** Input data follows **

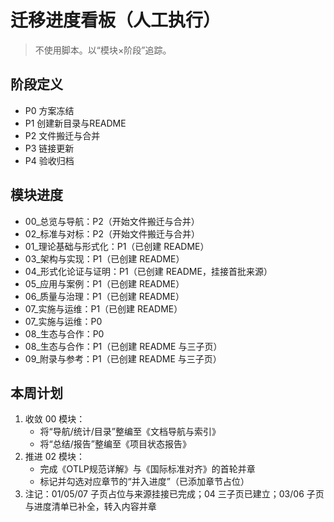 # 迁移进度看板（人工执行）

> 不使用脚本。以“模块×阶段”追踪。

## 阶段定义

- P0 方案冻结
- P1 创建新目录与README
- P2 文件搬迁与合并
- P3 链接更新
- P4 验收归档

## 模块进度

- 00_总览与导航：P2（开始文件搬迁与合并）
- 02_标准与对标：P2（开始文件搬迁与合并）
- 01_理论基础与形式化：P1（已创建 README）
- 03_架构与实现：P1（已创建 README）
- 04_形式化论证与证明：P1（已创建 README，挂接首批来源）
- 05_应用与案例：P1（已创建 README）
- 06_质量与治理：P1（已创建 README）
- 07_实施与运维：P1（已创建 README）
- 07_实施与运维：P0
- 08_生态与合作：P0
- 08_生态与合作：P1（已创建 README 与三子页）
- 09_附录与参考：P1（已创建 README 与三子页）

## 本周计划

1) 收敛 00 模块：
   - 将“导航/统计/目录”整编至《文档导航与索引》
   - 将“总结/报告”整编至《项目状态报告》
2) 推进 02 模块：
   - 完成《OTLP规范详解》与《国际标准对齐》的首轮并章
   - 标记并勾选对应章节的“并入进度”（已添加章节占位）
3) 注记：01/05/07 子页占位与来源挂接已完成；04 三子页已建立；03/06 子页与进度清单已补全，转入内容并章
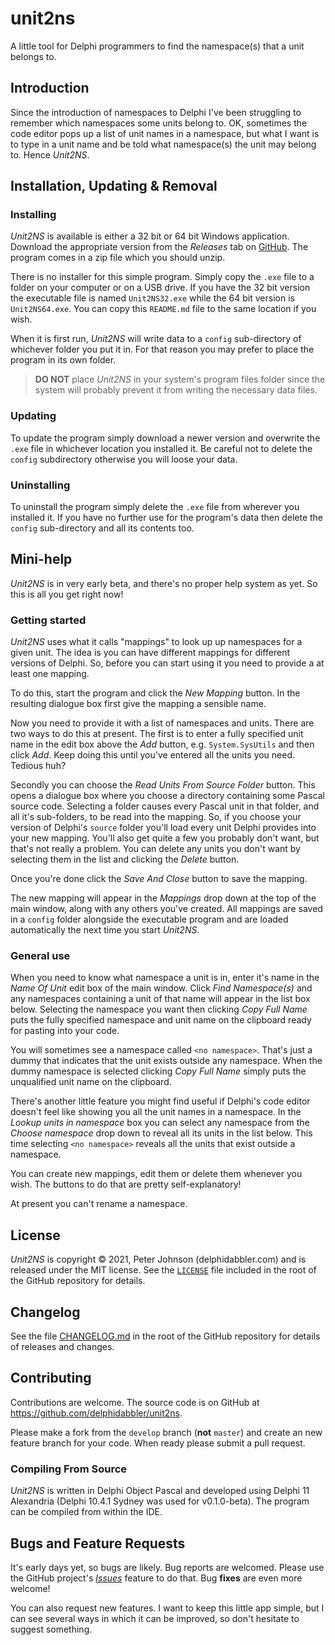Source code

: # unit2ns

A little tool for Delphi programmers to find the namespace(s) that a unit belongs to.

## Introduction

Since the introduction of namespaces to Delphi I've been struggling to remember which namespaces some units belong to. OK, sometimes the code editor pops up a list of unit names in a namespace, but what I want is to type in a unit name and be told what namespace(s) the unit may belong to. Hence _Unit2NS_.

## Installation, Updating & Removal

### Installing

_Unit2NS_ is available is either a 32 bit or 64 bit Windows application. Download the appropriate version from the _Releases_ tab on [GitHub](https://github.com/delphidabbler/unit2ns). The program comes in a zip file which you should unzip.

There is no installer for this simple program. Simply copy the `.exe` file to a folder on your computer or on a USB drive. If you have the 32 bit version the executable file is named `Unit2NS32.exe` while the 64 bit version is `Unit2NS64.exe`. You can copy this `README.md` file to the same location if you wish.

When it is first run, _Unit2NS_ will write data to a `config` sub-directory of whichever folder you put it in. For that reason you may prefer to place the program in its own folder.

> **DO NOT** place _Unit2NS_ in your system's program files folder since the system will probably prevent it from writing the necessary data files.

### Updating

To update the program simply download a newer version and overwrite the `.exe` file in whichever location you installed it. Be careful not to delete the `config` subdirectory otherwise you will loose your data.

### Uninstalling

To uninstall the program simply delete the `.exe` file from wherever you installed it. If you have no further use for the program's data then delete the `config` sub-directory and all its contents too.

## Mini-help

_Unit2NS_ is in very early beta, and there's no proper help system as yet. So this is all you get right now!

### Getting started

_Unit2NS_ uses what it calls "mappings" to look up up namespaces for a given unit. The idea is you can have different mappings for different versions of Delphi. So, before you can start using it you need to provide a at least one mapping.

To do this, start the program and click the _New Mapping_ button. In the resulting dialogue box first give the mapping a sensible name.

Now you need to provide it with a list of namespaces and units. There are two ways to do this at present. The first is to enter a fully specified unit name in the edit box above the _Add_ button, e.g. `System.SysUtils` and then click _Add_. Keep doing this until you've entered all the units you need. Tedious huh?

Secondly you can choose the _Read Units From Source Folder_ button. This opens a dialogue box where you choose a directory containing some Pascal source code. Selecting a folder causes every Pascal unit in that folder, and all it's sub-folders, to be read into the mapping. So, if you choose your version of Delphi's `source` folder you'll load every unit Delphi provides into your new mapping. You'll also get quite a few you probably don't want, but that's not really a problem. You can delete any units you don't want by selecting them in the list and clicking the _Delete_ button.

Once you're done click the _Save And Close_ button to save the mapping.

The new mapping will appear in the _Mappings_ drop down at the top of the main window, along with any others you've created. All mappings are saved in a `config` folder alongside the executable program and are loaded automatically the next time you start _Unit2NS_.

### General use

When you need to know what namespace a unit is in, enter it's name in the _Name Of Unit_ edit box of the main window. Click _Find Namespace(s)_ and any namespaces containing a unit of that name will appear in the list box below. Selecting the namespace you want then clicking _Copy Full Name_ puts the fully specified namespace and unit name on the clipboard ready for pasting into your code.

You will sometimes see a namespace called `<no namespace>`. That's just a dummy that indicates that the unit exists outside any namespace. When the dummy namespace is selected clicking _Copy Full Name_ simply puts the unqualified unit name on the clipboard.

There's another little feature you might find useful if Delphi's code editor doesn't feel like showing you all the unit names in a namespace. In the _Lookup units in namespace_ box you can select any namespace from the _Choose namespace_ drop down to reveal all its units in the list below. This time selecting `<no namespace>` reveals all the units that exist outside a namespace.

You can create new mappings, edit them or delete them whenever you wish. The buttons to do that are pretty self-explanatory!

At present you can't rename a namespace.

## License

_Unit2NS_ is copyright © 2021, Peter Johnson (delphidabbler.com) and is released under the MIT license. See the [`LICENSE`](https://github.com/delphidabbler/unit2ns/blob/master/LICENSE) file included in the root of the GitHub repository for details.

## Changelog

See the file [CHANGELOG.md](https://github.com/delphidabbler/unit2ns/blob/master/CHANGELOG.md) in the root of the GitHub repository for details of releases and changes.

## Contributing

Contributions are welcome. The source code is on GitHub at https://github.com/delphidabbler/unit2ns.

Please make a fork from the `develop` branch (**not** `master`) and create an new feature branch for your code. When ready please submit a pull request.

### Compiling From Source

_Unit2NS_ is written in Delphi Object Pascal and developed using Delphi 11 Alexandria (Delphi 10.4.1 Sydney was used for v0.1.0-beta). The program can be compiled from within the IDE.

## Bugs and Feature Requests

It's early days yet, so bugs are likely. Bug reports are welcomed. Please use the GitHub project's [_Issues_](https://github.com/delphidabbler/unit2ns/issues) feature to do that. Bug **fixes** are even more welcome!

You can also request new features. I want to keep this little app simple, but I can see several ways in which it can be improved, so don't hesitate to suggest something.

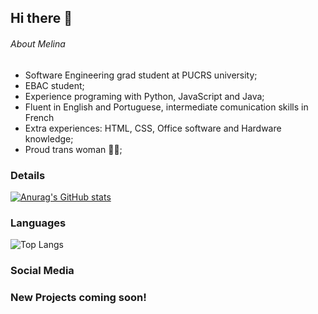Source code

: ## Hi there 👋

###### About Melina

 - Software Engineering grad student at PUCRS university;
 - EBAC student;
 - Experience programing with Python, JavaScript and Java;
 - Fluent in English and Portuguese, intermediate comunication skills in French
 - Extra experiences: HTML, CSS, Office software and Hardware knowledge;
 - Proud trans woman :transgender_flag:;

### Details
[![Anurag's GitHub stats](https://github-readme-stats.vercel.app/api?username=melrvg)](https://github.com/anuraghazra/github-readme-stats)

### Languages

![Top Langs](https://github-readme-stats.vercel.app/api/top-langs/?username=melrvg&size_weight=0.5&count_weight=0.5) 

### Social Media



### New Projects coming soon!
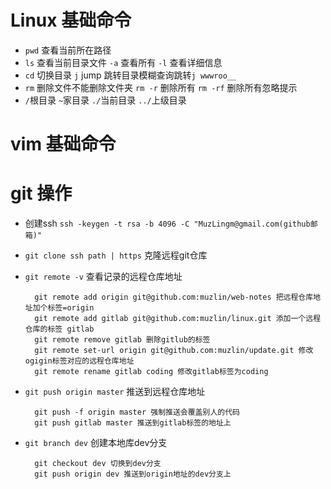 # Linux 基础命令
* `pwd` 查看当前所在路径
* `ls` 查看当前目录文件 `-a` 查看所有 `-l` 查看详细信息
* `cd` 切换目录 `j` jump 跳转目录模糊查询跳转`j wwwroo__`
* `rm` 删除文件不能删除文件夹 `rm -r` 删除所有 `rm -rf` 删除所有忽略提示
* `/`根目录 `~`家目录 `./`当前目录 `../`上级目录

# vim 基础命令

# git 操作
* 创建ssh `ssh -keygen -t rsa -b 4096 -C "MuzLingm@gmail.com(github邮箱)"`
* `git clone ssh path | https` 克隆远程git仓库
* `git remote -v` 查看记录的远程仓库地址

        git remote add origin git@github.com:muzlin/web-notes 把远程仓库地址加个标签=origin
        git remote add gitlab git@github.com:muzlin/linux.git 添加一个远程仓库的标签 gitlab
        git remote remove gitlab 删除gitlub的标签
        git remote set-url origin git@github.com:muzlin/update.git 修改ogigin标签对应的远程仓库地址
        git remote rename gitlab coding 修改gitlab标签为coding

* `git push origin master` 推送到远程仓库地址

        git push -f origin master 强制推送会覆盖别人的代码    
        git push gitlab master 推送到gitlab标签的地址上

* `git branch dev` 创建本地库dev分支

        git checkout dev 切换到dev分支
        git push origin dev 推送到origin地址的dev分支上 
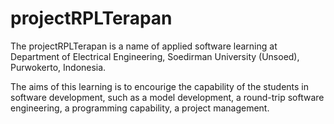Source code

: projectRPLTerapan
=================

The projectRPLTerapan is a name of applied software learning at Department of Electrical Engineering, Soedirman University (Unsoed), Purwokerto, Indonesia.

The aims of this learning is to encourige the capability of the students in software development, such as a model development, a round-trip software engineering, a programming capability, a project management.




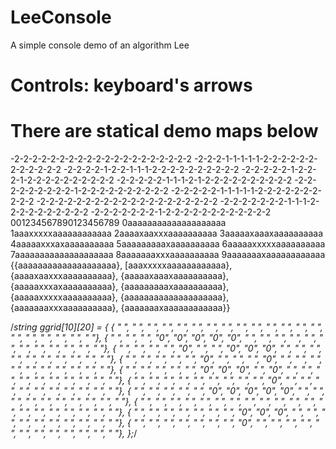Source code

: # LeeConsole
 A simple console demo of an algorithm Lee
 
# Controls: keyboard's arrows
 
 
# There are statical demo maps below
-2-2-2-2-2-2-2-2-2-2-2-2-2-2-2-2-2-2-2-2
-2-2-2-1-1-1-1-1-2-2-2-2-2-2-2-2-2-2-2-2
-2-2-2-2-1-2-2-1-1-1-2-2-2-2-2-2-2-2-2-2
-2-2-2-2-2-1-2-2-2-1-2-2-2-2-2-2-2-2-2-2
-2-2-2-2-2-1-1-1-2-1-2-2-2-2-2-2-2-2-2-2
-2-2-2-2-2-2-2-2-2-1-2-2-2-2-2-2-2-2-2-2
-2-2-2-2-2-1-1-1-1-1-2-2-2-2-2-2-2-2-2-2
-2-2-2-2-2-2-2-2-2-2-2-2-2-2-2-2-2-2-2-2
-2-2-2-2-2-2-2-1-1-1-2-2-2-2-2-2-2-2-2-2
-2-2-2-2-2-2-2-1-2-2-2-2-2-2-2-2-2-2-2-2
001234567890123456789
0aaaaaaaaaaaaaaaaaaaa
1aaaxxxxxaaaaaaaaaaaa
2aaaaxaaxxxaaaaaaaaaa
3aaaaaxaaaxaaaaaaaaaa
4aaaaaxxxaxaaaaaaaaaa
5aaaaaaaaaxaaaaaaaaaa
6aaaaaxxxxxaaaaaaaaaa
7aaaaaaaaaaaaaaaaaaaa
8aaaaaaaxxxaaaaaaaaaa
9aaaaaaaxaaaaaaaaaaaa
{{aaaaaaaaaaaaaaaaaaaa},
[aaaxxxxxaaaaaaaaaaaa},
{aaaaxaaxxxaaaaaaaaaa},
{aaaaaxaaaxaaaaaaaaaa},
{aaaaaxxxaxaaaaaaaaaa},
{aaaaaaaaaxaaaaaaaaaa},
{aaaaaxxxxxaaaaaaaaaa},
{aaaaaaaaaaaaaaaaaaaa},
{aaaaaaaxxxaaaaaaaaaa},
{aaaaaaaxaaaaaaaaaaaa}}

/*string ggrid[10][20] = {
{ " ", " ", " ", " ", " ", " ", " ", " ", " ", " ", " ", " ", " ", " ", " ", " ", " ", " ", " ", " "},
{ " ", " ", " ", "0", "0", "0", "0", "0", " ", " ", " ", " ", " ", " ", " ", " ", " ", " ", " ", " "},
{ " ", " ", " ", " ", "0", " ", " ", "0", "0", "0", " ", " ", " ", " ", " ", " ", " ", " ", " ", " "},
{ " ", " ", " ", " ", " ", "0", " ", " ", " ", "0", " ", " ", " ", " ", " ", " ", " ", " ", " ", " "},
{ " ", " ", " ", " ", " ", "0", "0", "0", " ", "0", " ", " ", " ", " ", " ", " ", " ", " ", " ", " "},
{ " ", " ", " ", " ", " ", " ", " ", " ", " ", "0", " ", " ", " ", " ", " ", " ", " ", " ", " ", " "},
{ " ", " ", " ", " ", " ", "0", "0", "0", "0", "0", " ", " ", " ", " ", " ", " ", " ", " ", " ", " "},
{ " ", " ", " ", " ", " ", " ", " ", " ", " ", " ", " ", " ", " ", " ", " ", " ", " ", " ", " ", " "},
{ " ", " ", " ", " ", " ", " ", " ", "0", "0", "0", " ", " ", " ", " ", " ", " ", " ", " ", " ", " "},
{ " ", " ", " ", " ", " ", " ", " ", "0", " ", " ", " ", " ", " ", " ", " ", " ", " ", " ", " ", " "},
};*/

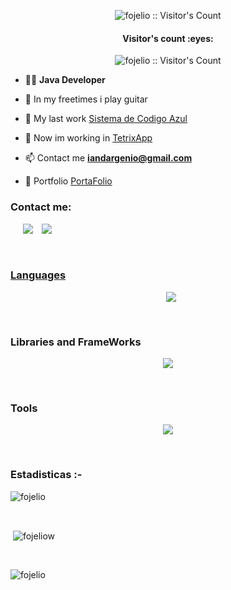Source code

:
<p align="center"><img src="https://media.giphy.com/media/v1.Y2lkPTc5MGI3NjExM2p0cWhycWp5azI3dXhldGh6ZWZ0ejF2azJhdXVuanl0bm5vNGNxZyZlcD12MV9pbnRlcm5hbF9naWZfYnlfaWQmY3Q9Zw/jq7CakG1lHAI3neG3m/giphy.gif" alt="fojelio :: Visitor's Count" /></p>

<h4 align="center">Visitor's count :eyes:</h4>

<p align="center"><img src="https://profile-counter.glitch.me/{fojelio}/count.svg" alt="fojelio :: Visitor's Count" /></p>

- 👨‍💻 **Java Developer**

- 🎸 In my freetimes i play guitar

- 🔭 My last work [Sistema de Codigo Azul](https://github.com/botato300/sistema-codigo-azul)

- 🧩 Now im working in [TetrixApp](https://github.com/fojelio/tetrixgame-app)

- 📫 Contact me **iandargenio@gmail.com**

- 📑 Portfolio [PortaFolio](https://fojelportfolio.000webhostapp.com/)

<h3 align="left">Contact me:</h3>
<p align="center">

 <div align="left"  class="icons-social" style="margin-left: 10px;">
	   <a style="margin-left: 10px;" target="_blank" href="https://instagram.com/thefojel">
			<img src="https://img.icons8.com/doodle/40/000000/instagram-new--v2.png"></a>
		<a style="margin-left: 10px;" target="_blank" href="https://twitter.com/thefojel">
			<img src="https://img.icons8.com/doodle/1x/twitter-squared--v2.png" ></a>
		<a style="margin-left: 10px;" target="_blank" href="https://www.youtube.com/channel/fojel">
      </div>
</p>
<br/>

<h3 align="left">Languages</h3>
<p align="center">
  <a href="https://skillicons.dev">
    <img src="https://skillicons.dev/icons?i=java,cpp,js,go,php,python,mysql,gherkin,html,css,arduino&perline=14" />
  </a>
</p>
<br>

<h3 align="left">Libraries and FrameWorks</h3>
<p align="center">
  <a href="https://skillicons.dev">
    <img src="https://skillicons.dev/icons?i=nodejs,spring,electron,bootstrap,express,selenium&perline=14" />
  </a>
</p>
<br>

<h3 align="left">Tools</h3>
<p align="center">
  <a href="https://skillicons.dev">
    <img src="https://skillicons.dev/icons?i=bash,linux,vscode,idea,postman,figma,git,github,gitlab&perline=14" />
  </a>
</p>
<br>

<h3>Estadisticas :-</h3>
<p><img align="center"
    src="https://github-readme-stats.vercel.app/api/top-langs?username=fojelio&show_icons=true&locale=en&bg_color=0d1117&text_color=ffffff&layout=compact"
    alt="fojelio" 
    bg_color=#808080/></p>

<br>

<p>&nbsp;<img align="center" src="https://github-readme-stats.vercel.app/api?username=fojelio&show_icons=true&locale=en&bg_color=0d1117&text_color=ffffff&repo=convoychat"
    alt="fojeliow" /></p>

<br>

<p><img align="center" src="https://github-readme-streak-stats.herokuapp.com/?user=fojelio&theme=dark&background=0d1117&date_format=M%20j%5B%2C%20Y%5D" alt="fojelio" /></p>
      
<p align="left"> <a href="https://twitter.com/" target="blank"><img
      src="https://img.shields.io/twitter/follow/?logo=twitter&style=for-the-badge" alt="" /></a> </p>
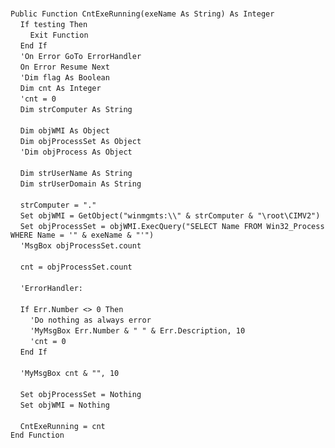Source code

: &nbsp;  &nbsp;  &nbsp;  &nbsp;  
`Public Function CntExeRunning(exeName As String) As Integer`  
&nbsp;&nbsp;&nbsp;&nbsp;`If testing Then`  
&nbsp;&nbsp;&nbsp;&nbsp;&nbsp;&nbsp;&nbsp;&nbsp;`Exit Function`  
&nbsp;&nbsp;&nbsp;&nbsp;`End If`  
&nbsp;&nbsp;&nbsp;&nbsp;`'On Error GoTo ErrorHandler`  
&nbsp;&nbsp;&nbsp;&nbsp;`On Error Resume Next`  
&nbsp;&nbsp;&nbsp;&nbsp;`'Dim flag As Boolean`  
&nbsp;&nbsp;&nbsp;&nbsp;`Dim cnt As Integer`  
&nbsp;&nbsp;&nbsp;&nbsp;`'cnt = 0`  
&nbsp;&nbsp;&nbsp;&nbsp;`Dim strComputer As String`  
&nbsp;  &nbsp;  &nbsp;  &nbsp;  
&nbsp;&nbsp;&nbsp;&nbsp;`Dim objWMI As Object`  
&nbsp;&nbsp;&nbsp;&nbsp;`Dim objProcessSet As Object`  
&nbsp;&nbsp;&nbsp;&nbsp;`'Dim objProcess As Object`  
&nbsp;  &nbsp;  &nbsp;  &nbsp;  
&nbsp;&nbsp;&nbsp;&nbsp;`Dim strUserName As String`  
&nbsp;&nbsp;&nbsp;&nbsp;`Dim strUserDomain As String`  
&nbsp;  &nbsp;  &nbsp;  &nbsp;  
&nbsp;&nbsp;&nbsp;&nbsp;`strComputer = "."`  
&nbsp;&nbsp;&nbsp;&nbsp;`Set objWMI = GetObject("winmgmts:\\" & strComputer & "\root\CIMV2")`  
&nbsp;&nbsp;&nbsp;&nbsp;`Set objProcessSet = objWMI.ExecQuery("SELECT Name FROM Win32_Process WHERE Name = '" & exeName & "'")`  
&nbsp;&nbsp;&nbsp;&nbsp;`'MsgBox objProcessSet.count`  
&nbsp;  &nbsp;  &nbsp;  &nbsp;  
&nbsp;&nbsp;&nbsp;&nbsp;`cnt = objProcessSet.count`  
&nbsp;  &nbsp;  &nbsp;  &nbsp;  
&nbsp;&nbsp;&nbsp;&nbsp;`'ErrorHandler:`  
&nbsp;  &nbsp;  &nbsp;  &nbsp;  
&nbsp;&nbsp;&nbsp;&nbsp;`If Err.Number <> 0 Then`  
&nbsp;&nbsp;&nbsp;&nbsp;&nbsp;&nbsp;&nbsp;&nbsp;`'Do nothing as always error`  
&nbsp;&nbsp;&nbsp;&nbsp;&nbsp;&nbsp;&nbsp;&nbsp;`'MyMsgBox Err.Number & " " & Err.Description, 10`  
&nbsp;&nbsp;&nbsp;&nbsp;&nbsp;&nbsp;&nbsp;&nbsp;`'cnt = 0`  
&nbsp;&nbsp;&nbsp;&nbsp;`End If`  
&nbsp;  &nbsp;  &nbsp;  &nbsp;  
&nbsp;&nbsp;&nbsp;&nbsp;`'MyMsgBox cnt & "", 10`  
&nbsp;  &nbsp;  &nbsp;  &nbsp;  
&nbsp;&nbsp;&nbsp;&nbsp;`Set objProcessSet = Nothing`  
&nbsp;&nbsp;&nbsp;&nbsp;`Set objWMI = Nothing`  
&nbsp;  &nbsp;  &nbsp;  &nbsp;  
&nbsp;&nbsp;&nbsp;&nbsp;`CntExeRunning = cnt`  
`End Function`  

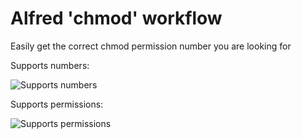 # Alfred 'chmod' workflow

Easily get the correct chmod permission number you are looking for

Supports numbers:

![Supports numbers][numbers]

Supports permissions:

![Supports permissions][permissions]

[numbers]: https://media.giphy.com/media/IS2eYNn2uNvWw/giphy.gif
[permissions]: https://media.giphy.com/media/a4btWwQz8AfYY/giphy.gif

** End of Input data **

■ Request ■
Express as a JSON list of strings the lines starting with the line containing "## Changelog" and continuing through the line containing "### Compiling From Source", one string for each line, with blank lines omitted.

■ Written response ■
[
  "## Changelog",
  "See the file [CHANGELOG.md](https://github.com/delphidabbler/unit2ns/blob/master/CHANGELOG.md) in the root of the GitHub repository for details of releases and changes.",
  "## Contributing",
  "Contributions are welcome. The source code is on GitHub at https://github.com/delphidabbler/unit2ns.",
  "Please make a fork from the `develop` branch (**not** `master`) and create an new feature branch for your code. When ready please submit a pull request.",
  "### Compiling From Source"
]